* _YOUR TASK_: Copy each line that includes the string "Maanesten" from the material into your answer.

(Beginning of DATA RECORDS)

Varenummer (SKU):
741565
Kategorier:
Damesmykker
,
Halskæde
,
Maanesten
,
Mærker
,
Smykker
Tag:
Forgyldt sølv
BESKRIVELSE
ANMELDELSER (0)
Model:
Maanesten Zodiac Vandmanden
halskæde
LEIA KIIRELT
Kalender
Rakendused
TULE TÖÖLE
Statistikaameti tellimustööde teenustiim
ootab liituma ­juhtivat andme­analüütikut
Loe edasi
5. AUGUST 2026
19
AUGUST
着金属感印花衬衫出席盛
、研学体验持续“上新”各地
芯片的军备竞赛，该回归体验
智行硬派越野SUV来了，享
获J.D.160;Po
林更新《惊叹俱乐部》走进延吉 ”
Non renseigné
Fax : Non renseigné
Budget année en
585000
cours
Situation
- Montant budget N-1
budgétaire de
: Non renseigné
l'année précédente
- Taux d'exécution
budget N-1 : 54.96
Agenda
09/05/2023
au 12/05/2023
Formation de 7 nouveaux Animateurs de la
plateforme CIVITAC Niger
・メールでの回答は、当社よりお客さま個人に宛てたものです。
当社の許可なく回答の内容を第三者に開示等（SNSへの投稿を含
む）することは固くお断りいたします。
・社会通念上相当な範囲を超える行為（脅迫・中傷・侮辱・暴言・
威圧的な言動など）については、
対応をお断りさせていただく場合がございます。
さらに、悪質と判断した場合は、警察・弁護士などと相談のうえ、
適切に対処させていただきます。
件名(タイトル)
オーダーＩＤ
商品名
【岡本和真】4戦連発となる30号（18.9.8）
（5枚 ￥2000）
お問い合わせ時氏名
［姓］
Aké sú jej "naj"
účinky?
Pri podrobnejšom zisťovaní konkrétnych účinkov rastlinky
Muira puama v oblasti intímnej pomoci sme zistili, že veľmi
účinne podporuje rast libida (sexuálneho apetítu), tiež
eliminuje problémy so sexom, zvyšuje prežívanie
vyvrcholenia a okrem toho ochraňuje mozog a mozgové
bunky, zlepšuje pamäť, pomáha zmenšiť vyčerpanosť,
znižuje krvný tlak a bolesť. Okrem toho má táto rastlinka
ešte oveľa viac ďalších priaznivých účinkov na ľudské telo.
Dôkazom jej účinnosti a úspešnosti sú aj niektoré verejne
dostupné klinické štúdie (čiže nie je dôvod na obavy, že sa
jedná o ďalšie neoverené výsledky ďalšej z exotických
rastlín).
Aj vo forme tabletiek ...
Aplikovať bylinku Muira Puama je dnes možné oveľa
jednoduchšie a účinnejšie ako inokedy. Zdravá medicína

(End of DATA RECORDS)

* _REPLY_:
Maanesten
Maanesten Zodiac Vandmanden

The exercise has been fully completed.